- _The problem_: Please repeat the data below word for word, from its first line up to and including the line with "<instances>".

- _Raw data_:
□ □ □

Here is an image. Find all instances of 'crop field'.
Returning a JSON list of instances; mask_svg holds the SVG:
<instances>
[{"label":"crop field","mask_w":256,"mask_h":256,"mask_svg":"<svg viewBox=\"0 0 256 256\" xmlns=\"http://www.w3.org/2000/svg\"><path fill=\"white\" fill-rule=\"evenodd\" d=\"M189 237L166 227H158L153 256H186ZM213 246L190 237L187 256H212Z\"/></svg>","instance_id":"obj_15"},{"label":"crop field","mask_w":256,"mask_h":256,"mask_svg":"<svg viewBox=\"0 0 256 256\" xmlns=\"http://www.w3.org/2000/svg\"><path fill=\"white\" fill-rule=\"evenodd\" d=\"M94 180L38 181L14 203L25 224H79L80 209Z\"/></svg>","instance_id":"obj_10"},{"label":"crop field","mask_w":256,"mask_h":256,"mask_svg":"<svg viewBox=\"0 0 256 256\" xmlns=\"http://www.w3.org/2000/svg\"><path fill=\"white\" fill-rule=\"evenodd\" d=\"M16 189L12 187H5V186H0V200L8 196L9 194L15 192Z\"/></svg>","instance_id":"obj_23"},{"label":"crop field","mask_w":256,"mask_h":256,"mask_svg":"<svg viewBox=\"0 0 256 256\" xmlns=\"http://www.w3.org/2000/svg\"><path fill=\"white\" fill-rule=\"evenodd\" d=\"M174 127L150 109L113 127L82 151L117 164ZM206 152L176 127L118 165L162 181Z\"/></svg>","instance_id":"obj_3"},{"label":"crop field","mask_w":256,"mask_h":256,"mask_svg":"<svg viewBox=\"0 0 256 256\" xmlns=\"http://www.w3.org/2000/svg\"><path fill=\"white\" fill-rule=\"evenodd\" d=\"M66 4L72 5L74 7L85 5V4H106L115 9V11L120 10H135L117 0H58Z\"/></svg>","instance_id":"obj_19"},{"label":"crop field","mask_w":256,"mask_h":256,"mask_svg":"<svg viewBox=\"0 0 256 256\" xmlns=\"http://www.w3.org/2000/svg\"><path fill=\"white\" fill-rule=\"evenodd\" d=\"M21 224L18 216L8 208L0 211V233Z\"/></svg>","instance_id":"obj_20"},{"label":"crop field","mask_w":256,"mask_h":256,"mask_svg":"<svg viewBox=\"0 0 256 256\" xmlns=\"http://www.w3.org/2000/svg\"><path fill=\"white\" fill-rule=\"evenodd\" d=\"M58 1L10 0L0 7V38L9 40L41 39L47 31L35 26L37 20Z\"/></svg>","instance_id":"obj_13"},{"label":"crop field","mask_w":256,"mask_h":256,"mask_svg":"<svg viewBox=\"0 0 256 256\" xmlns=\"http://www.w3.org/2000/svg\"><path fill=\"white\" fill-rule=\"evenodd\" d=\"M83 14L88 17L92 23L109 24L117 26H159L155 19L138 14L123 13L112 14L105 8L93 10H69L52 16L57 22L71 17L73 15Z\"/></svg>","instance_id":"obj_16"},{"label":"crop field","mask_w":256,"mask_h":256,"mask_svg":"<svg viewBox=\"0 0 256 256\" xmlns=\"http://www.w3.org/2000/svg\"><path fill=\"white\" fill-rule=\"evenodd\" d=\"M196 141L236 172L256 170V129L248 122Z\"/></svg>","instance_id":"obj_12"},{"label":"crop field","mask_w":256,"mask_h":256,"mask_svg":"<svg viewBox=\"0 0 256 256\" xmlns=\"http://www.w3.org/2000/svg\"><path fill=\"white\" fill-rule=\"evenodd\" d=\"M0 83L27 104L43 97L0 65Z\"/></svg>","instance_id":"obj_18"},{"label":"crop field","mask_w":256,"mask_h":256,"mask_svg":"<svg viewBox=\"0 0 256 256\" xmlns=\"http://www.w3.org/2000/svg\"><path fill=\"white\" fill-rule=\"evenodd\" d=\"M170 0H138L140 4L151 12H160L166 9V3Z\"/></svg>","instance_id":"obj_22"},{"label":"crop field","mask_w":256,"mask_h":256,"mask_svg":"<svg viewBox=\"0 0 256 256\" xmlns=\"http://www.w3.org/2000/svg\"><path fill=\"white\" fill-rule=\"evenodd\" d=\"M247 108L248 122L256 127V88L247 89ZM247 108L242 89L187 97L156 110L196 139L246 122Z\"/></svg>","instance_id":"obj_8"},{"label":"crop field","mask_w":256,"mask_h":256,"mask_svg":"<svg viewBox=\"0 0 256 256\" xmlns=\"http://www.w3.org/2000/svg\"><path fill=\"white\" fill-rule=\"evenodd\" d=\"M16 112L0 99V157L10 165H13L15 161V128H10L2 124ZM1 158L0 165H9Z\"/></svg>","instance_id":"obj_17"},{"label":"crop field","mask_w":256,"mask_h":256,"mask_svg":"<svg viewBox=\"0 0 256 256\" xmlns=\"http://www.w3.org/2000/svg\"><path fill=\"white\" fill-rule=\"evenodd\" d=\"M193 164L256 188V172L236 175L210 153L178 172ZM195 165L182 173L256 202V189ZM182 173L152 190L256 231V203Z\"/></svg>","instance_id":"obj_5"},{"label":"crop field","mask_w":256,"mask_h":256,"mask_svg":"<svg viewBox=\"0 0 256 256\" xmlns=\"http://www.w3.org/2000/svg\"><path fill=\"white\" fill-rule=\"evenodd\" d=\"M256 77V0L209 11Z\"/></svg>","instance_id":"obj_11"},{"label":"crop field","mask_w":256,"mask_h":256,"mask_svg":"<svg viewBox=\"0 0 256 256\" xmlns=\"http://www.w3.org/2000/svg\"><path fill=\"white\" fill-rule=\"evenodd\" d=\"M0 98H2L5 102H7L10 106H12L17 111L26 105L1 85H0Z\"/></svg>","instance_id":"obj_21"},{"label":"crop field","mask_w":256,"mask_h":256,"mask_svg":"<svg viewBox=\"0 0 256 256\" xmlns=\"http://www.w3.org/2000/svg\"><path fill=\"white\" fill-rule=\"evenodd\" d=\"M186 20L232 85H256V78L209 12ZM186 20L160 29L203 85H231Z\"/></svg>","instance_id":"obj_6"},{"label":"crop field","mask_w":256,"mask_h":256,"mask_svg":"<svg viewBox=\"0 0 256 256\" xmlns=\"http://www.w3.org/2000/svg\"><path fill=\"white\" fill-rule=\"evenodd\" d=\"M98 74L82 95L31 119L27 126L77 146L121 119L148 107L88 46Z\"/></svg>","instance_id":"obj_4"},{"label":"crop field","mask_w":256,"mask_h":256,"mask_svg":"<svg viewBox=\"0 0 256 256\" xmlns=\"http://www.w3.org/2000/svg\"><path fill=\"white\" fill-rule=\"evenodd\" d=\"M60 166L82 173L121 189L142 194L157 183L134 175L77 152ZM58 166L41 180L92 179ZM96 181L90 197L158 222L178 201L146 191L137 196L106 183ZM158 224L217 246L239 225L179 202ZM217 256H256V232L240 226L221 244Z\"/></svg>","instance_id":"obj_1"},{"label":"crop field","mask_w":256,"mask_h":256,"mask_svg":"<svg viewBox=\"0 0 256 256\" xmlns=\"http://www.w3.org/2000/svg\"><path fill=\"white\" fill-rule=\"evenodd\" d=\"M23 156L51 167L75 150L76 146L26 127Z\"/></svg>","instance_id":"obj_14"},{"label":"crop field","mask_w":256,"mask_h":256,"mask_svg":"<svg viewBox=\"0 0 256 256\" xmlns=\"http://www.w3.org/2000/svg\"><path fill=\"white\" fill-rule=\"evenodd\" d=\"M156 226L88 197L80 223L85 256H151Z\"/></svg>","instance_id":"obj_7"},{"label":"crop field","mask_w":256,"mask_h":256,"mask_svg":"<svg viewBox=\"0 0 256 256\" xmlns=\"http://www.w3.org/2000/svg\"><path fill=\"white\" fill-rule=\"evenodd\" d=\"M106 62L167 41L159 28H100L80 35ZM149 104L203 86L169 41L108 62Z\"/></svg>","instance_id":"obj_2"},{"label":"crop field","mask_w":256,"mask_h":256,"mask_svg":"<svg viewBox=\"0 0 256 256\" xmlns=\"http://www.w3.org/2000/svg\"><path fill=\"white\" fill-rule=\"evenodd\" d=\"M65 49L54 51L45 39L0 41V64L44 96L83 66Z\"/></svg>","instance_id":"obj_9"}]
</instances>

□ □ □

- _Completed exercise_:
Here is an image. Find all instances of 'crop field'.
Returning a JSON list of instances; mask_svg holds the SVG:
<instances>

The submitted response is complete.